Even if the boy got the porch fixed up, he’d need to fix my bathroom before I could go home. And I think those damn folks at the city think they can come in and do an inspection, make sure the house is up to code. They’re not coming in, not if I have anything to say about it. It’s my house and property and they can’t tell me what’s to be done with it. Maybe they can make me hook up to the sewer and water and pick up my trash, but they’re not coming inside. But the state of the bathroom has me not even wanting to go back just yet. I can do without a lot of things, but not a bathroom off my bedroom. After they painted, they discovered some dry rot in the wall and had to bust it out. They left a gaping hole to the outside where the wall beside the bathtub was, wide open to the world. No way I was using that bathtub, toilet too. It was just as well to have to live with the boy, though I’d rather not be going there with a busted hip. It got professor Bob off my back as well. I hope he’s happy. Had he left well enough alone, the house might not look so good as it does, but I’d be in my home, there wouldn’t be a fence up around the place to keep out vagrants, and I’d still be able to climb the steps into the house. Hell, there’d still be steps to climb up into the house.

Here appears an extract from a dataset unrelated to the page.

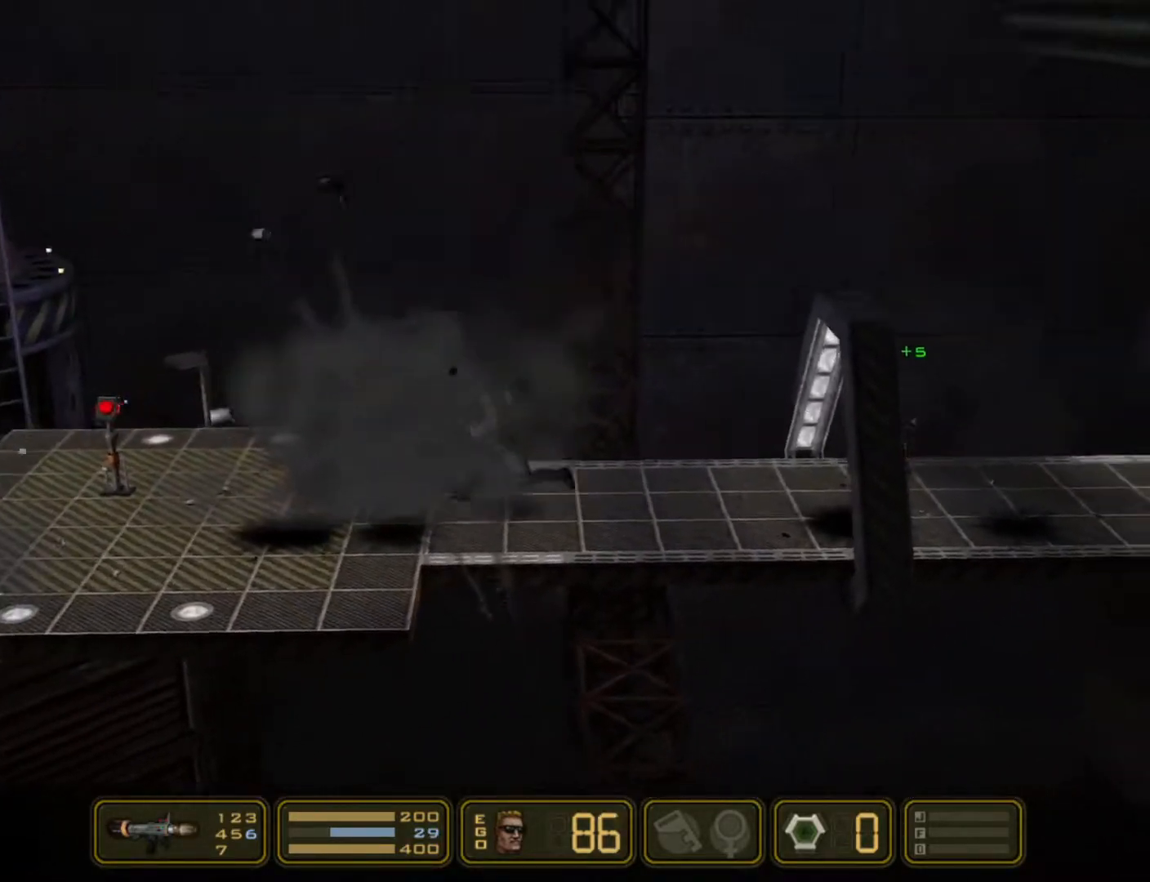
{"keys": ["left"], "events": []}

When I get out of here, I gotta find a way to get that Bob off my back. Enough of the neighbors like me that I think I can hold him off from making things too tough on me and the boy. I don’t much worry about the folks right next store. They complain about my house making the neighborhood look bad because it needed some paint and shingles. They turned that house into apartments and rented the rooms to anyone who had the cash. They’ve had some darky living there for a couple of years now, maybe longer. And he wasn’t the first of them to come. Before him there was some old lady darky. I’m not sure why she lived there. Her kids moved her in. Guess they didn’t want to live with her either. Plus there’s a bunch of college kids moving in and out every spring and fall, and just lowlifes, single women with young kids, slutty young tramps and their boys, that kind of crap. However much they might complain about me, they need to have a good look in the mirror. I own my home, my property. Those complainers are just renters and should take whatever comes there way. So what if they don’t like the smoke from my fires, from burning my garbage. The hell with them, that’s what I say. The hell with them.